▶ **THE TASK**:
Copy out every line below that contains the word "What", matching its upper and lower case exactly.
RECORDS FOR THE EXERCISE Block Start
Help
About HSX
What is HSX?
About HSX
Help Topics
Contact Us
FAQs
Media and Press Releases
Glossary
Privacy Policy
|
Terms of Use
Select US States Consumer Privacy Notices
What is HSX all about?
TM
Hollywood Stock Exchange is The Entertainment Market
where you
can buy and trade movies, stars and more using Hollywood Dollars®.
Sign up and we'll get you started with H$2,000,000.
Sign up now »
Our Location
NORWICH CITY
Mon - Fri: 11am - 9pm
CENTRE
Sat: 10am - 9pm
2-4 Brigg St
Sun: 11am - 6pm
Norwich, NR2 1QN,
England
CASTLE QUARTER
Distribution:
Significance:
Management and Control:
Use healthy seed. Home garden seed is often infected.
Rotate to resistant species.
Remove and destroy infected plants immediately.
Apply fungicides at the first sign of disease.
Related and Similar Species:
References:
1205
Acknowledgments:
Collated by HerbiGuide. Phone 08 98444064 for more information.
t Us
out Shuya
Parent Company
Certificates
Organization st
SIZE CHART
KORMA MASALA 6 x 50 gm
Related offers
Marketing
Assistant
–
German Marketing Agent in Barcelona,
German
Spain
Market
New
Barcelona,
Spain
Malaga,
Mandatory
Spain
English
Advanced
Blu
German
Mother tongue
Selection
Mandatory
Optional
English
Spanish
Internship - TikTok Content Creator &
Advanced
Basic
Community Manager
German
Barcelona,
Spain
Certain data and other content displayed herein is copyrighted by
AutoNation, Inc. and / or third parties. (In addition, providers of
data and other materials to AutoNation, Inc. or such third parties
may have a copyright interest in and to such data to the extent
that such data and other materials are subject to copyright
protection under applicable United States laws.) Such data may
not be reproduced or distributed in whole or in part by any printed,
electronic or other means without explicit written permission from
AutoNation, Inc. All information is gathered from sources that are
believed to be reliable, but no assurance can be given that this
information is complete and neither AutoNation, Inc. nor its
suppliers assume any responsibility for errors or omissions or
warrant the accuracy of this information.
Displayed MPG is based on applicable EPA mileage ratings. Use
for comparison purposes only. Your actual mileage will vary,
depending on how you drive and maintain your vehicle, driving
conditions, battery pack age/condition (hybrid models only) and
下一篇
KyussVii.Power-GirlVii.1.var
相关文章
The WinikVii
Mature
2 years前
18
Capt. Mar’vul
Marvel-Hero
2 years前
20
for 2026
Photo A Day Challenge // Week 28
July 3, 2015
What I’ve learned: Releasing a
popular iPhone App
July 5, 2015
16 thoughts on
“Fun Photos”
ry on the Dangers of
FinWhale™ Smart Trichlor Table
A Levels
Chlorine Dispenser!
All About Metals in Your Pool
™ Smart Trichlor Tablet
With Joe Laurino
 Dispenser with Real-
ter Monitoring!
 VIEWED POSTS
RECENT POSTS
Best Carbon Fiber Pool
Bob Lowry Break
RECORDS FOR THE EXERCISE Block End
▶ **ANSWER AREA**:
What is HSX?
What is HSX all about?
What I’ve learned: Releasing a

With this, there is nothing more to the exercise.